*TASK GOAL*
Please quote only the stretch of the records from the line containing "ET POUR RECEVOIR NOS CONTENUS INNOVANTS" through the line containing "équipements digitaux pour".

= = = = =

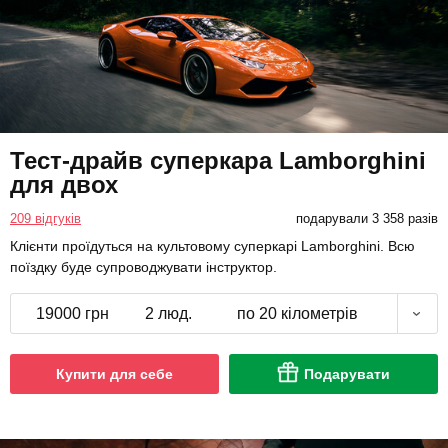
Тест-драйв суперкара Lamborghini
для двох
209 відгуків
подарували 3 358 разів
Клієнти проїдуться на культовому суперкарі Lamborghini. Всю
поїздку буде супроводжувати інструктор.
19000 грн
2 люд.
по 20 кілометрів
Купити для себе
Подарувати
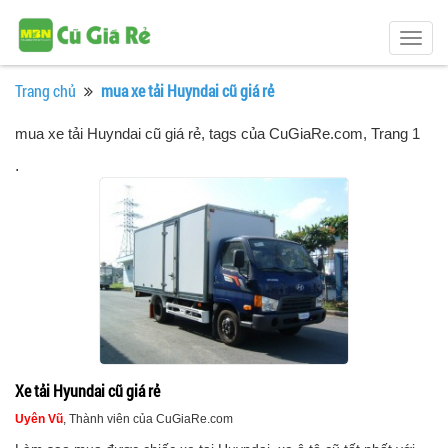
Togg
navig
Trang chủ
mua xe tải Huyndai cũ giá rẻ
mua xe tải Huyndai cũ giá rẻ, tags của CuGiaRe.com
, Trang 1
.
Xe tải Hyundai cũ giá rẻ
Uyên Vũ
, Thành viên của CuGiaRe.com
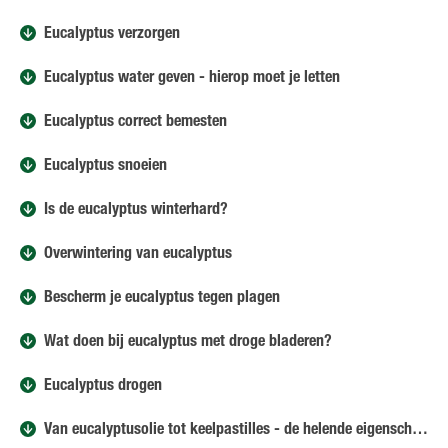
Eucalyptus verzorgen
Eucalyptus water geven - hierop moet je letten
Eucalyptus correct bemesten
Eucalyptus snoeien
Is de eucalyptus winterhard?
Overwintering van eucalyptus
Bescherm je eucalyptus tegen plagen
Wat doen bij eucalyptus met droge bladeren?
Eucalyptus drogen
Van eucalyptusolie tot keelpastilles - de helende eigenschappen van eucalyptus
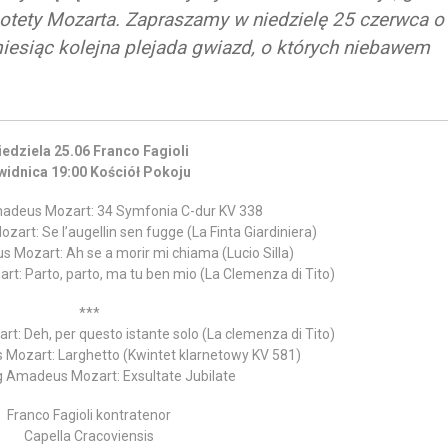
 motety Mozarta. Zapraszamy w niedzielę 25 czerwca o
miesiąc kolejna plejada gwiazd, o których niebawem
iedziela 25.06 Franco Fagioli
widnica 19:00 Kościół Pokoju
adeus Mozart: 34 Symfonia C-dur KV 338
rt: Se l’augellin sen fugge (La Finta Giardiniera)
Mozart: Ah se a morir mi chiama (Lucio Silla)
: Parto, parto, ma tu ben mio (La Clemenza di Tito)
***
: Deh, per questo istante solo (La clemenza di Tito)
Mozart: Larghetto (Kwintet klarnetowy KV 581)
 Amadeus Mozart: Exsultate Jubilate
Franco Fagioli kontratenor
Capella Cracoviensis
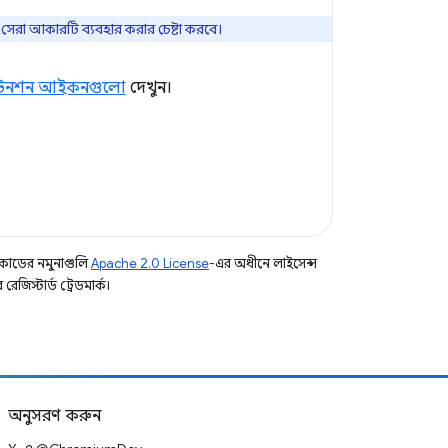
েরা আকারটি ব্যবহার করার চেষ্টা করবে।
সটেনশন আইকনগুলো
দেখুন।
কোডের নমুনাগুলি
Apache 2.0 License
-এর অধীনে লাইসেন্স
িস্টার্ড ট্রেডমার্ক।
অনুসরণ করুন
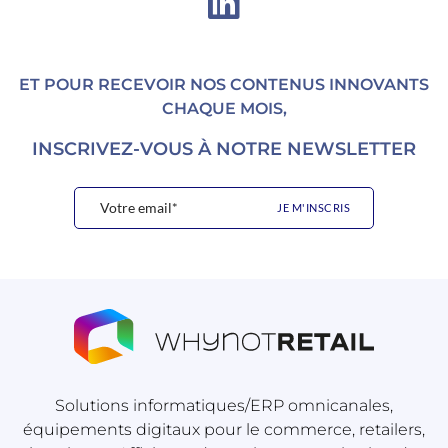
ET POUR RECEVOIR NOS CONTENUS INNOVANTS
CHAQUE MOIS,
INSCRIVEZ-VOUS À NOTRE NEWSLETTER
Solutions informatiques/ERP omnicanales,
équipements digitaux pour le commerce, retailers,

= = = = =

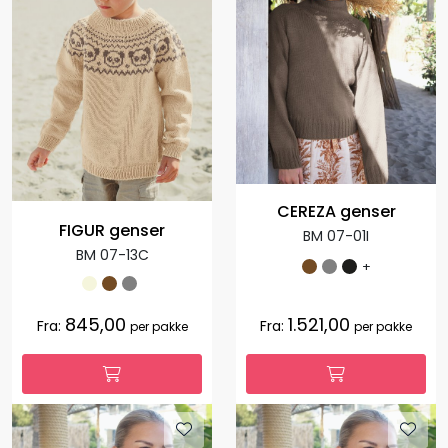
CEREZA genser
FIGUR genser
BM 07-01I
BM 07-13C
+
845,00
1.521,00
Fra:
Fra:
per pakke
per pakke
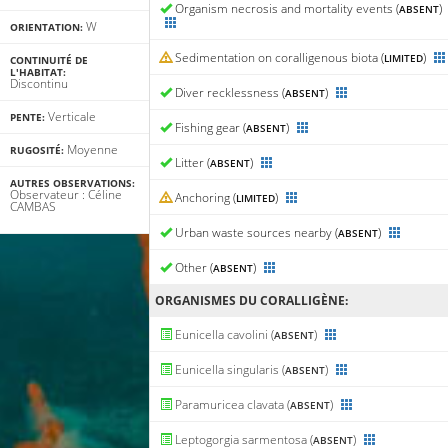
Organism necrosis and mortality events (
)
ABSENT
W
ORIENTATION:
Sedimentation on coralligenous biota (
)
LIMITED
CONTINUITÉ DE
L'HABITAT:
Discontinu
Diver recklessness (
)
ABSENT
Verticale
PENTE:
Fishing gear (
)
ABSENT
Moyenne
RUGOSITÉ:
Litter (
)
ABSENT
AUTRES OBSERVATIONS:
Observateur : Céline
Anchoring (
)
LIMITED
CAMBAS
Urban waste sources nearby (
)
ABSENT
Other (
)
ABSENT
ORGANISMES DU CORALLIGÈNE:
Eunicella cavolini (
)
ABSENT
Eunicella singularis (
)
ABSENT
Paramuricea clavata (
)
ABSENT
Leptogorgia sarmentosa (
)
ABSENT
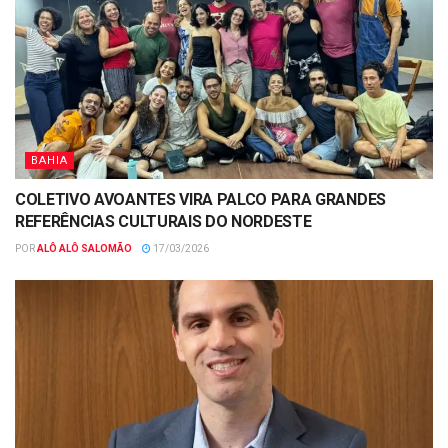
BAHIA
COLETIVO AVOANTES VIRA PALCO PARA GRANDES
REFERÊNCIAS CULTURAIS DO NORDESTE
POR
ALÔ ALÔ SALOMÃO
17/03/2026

= = = = =

*RESULT*
ET POUR RECEVOIR NOS CONTENUS INNOVANTS
CHAQUE MOIS,
INSCRIVEZ-VOUS À NOTRE NEWSLETTER
Solutions informatiques/ERP omnicanales,
équipements digitaux pour le commerce, retailers,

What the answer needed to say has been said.